Quarterly earnings have been Wall Street's heartbeat for decades. The SEC just proposed killing it.
On Tuesday, the agency floated a rule that would let public firms report financials twice a year. That is half as often as the current rule of every three months.
Prediction markets read the news and went all in on approval.
How Traders Reacted
Before Tuesday, Kalshi traders gave the rule a 46% chance of passing by April 2027. After the SEC's move, those odds shot to 73%.
The faster timelines are even wilder. Traders briefly priced in a 67% chance the rule clears by January 1.
That has settled around 57% now. On Polymarket, the odds it gets done in 2026 sit at 51%.
These are not small bets. Real money is wagering that the SEC moves faster than it usually does.
The Usual SEC Timeline
SEC rules don't move fast. The proposed rule first has to be posted to the Federal Register.
That alone can take a few days to a month. Bigger filings can wait longer.
This proposal is 279 pages long. That puts it on the long end of the queue.
After it gets posted, there is a 60-day public comment window where anyone can weigh in. Then the agency can change the rule based on what it hears, and only then does it vote.
A 2023 analysis from law firm Wilson Sonsini found the typical proposed-to-final timeline runs more than a year. Sometimes much longer.
So traders are pricing in a near-record turnaround. That is for one of the bigger rule changes the SEC has put up in years.
Why CEOs Want This
The push for fewer reports is not new. CEOs have argued for years that quarterly reports force them to manage in 90-day windows.
The case for semiannual reports is that bosses could focus on long-term plans instead of short-term targets. Quarterly results have a way of pushing firms toward moves that look good in the next earnings call but cost them five years later.

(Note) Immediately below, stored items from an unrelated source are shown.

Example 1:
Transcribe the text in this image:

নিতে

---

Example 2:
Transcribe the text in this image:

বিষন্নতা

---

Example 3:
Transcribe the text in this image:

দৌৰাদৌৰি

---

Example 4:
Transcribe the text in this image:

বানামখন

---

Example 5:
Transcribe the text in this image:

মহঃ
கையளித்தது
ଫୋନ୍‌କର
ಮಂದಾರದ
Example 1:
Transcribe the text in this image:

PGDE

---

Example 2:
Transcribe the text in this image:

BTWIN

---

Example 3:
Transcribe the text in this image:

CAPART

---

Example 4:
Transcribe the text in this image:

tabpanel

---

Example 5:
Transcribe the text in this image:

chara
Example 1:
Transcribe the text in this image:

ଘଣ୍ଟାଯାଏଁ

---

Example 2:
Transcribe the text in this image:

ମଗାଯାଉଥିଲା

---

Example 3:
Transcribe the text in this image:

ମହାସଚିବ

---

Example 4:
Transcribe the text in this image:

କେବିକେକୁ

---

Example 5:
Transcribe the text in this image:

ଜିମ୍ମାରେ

Most other big markets already use the semiannual model. The U.K. and the European Union both let public firms report twice a year, while Japan still requires quarterly reports.

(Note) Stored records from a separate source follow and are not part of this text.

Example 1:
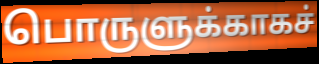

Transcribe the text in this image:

பொருளுக்காகச்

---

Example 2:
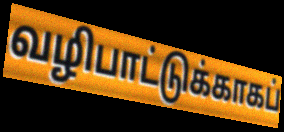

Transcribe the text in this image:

வழிபாட்டுக்காகப்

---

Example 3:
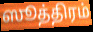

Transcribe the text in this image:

ஸூத்திரம்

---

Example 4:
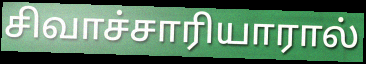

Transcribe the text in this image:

சிவாச்சாரியாரால்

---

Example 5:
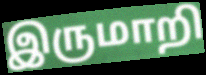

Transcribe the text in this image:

இருமாறி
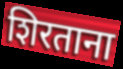
शिरताना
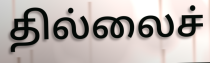
தில்லைச்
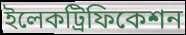
ইলেকট্রিফিকেশন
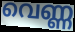
വെണ്ണ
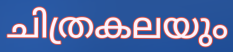
ചിത്രകലയും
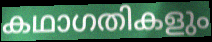
കഥാഗതികളും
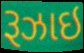
રૂઝાઇ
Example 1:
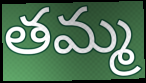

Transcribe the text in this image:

తమ్మ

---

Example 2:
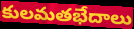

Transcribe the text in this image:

కులమతభేదాలు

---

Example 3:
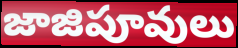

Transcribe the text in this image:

జాజిపూవులు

The U.S. has stuck with quarterly reports for decades. A switch would put it closer to the U.K. and Europe.
Why Some Investors Will Push Back
Some shareholders are likely to fight the change. Fewer reports means fewer chances to spot trouble before it shows up in a price drop.

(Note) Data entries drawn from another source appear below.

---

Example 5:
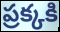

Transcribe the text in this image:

ప్రక్కకి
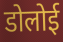
डोलोई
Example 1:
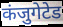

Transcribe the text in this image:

कंजुगेटेड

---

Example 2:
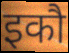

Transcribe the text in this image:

इकौ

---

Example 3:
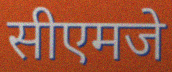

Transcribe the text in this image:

सीएमजे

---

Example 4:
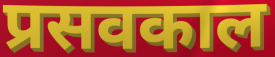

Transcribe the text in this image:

प्रसवकाल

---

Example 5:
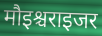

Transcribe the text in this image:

मौइश्चराइजर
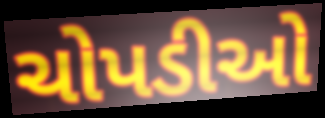
ચોપડીઓ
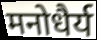
मनोधैर्य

It also means less data for analysts. Earnings drives a lot of stock moves, and cutting the number in half cuts the data points in half too.
Either way, prediction markets are betting the SEC will side with the bosses.
What To Watch
The 60-day public comment window will close in early July. That clock matters because it sets the floor on how fast the rule can move.
For investors, fewer reports means less data and longer waits between numbers. It also means firms have more room to plan with a longer view.
The traders agree the change is coming. The fight is over when it arrives.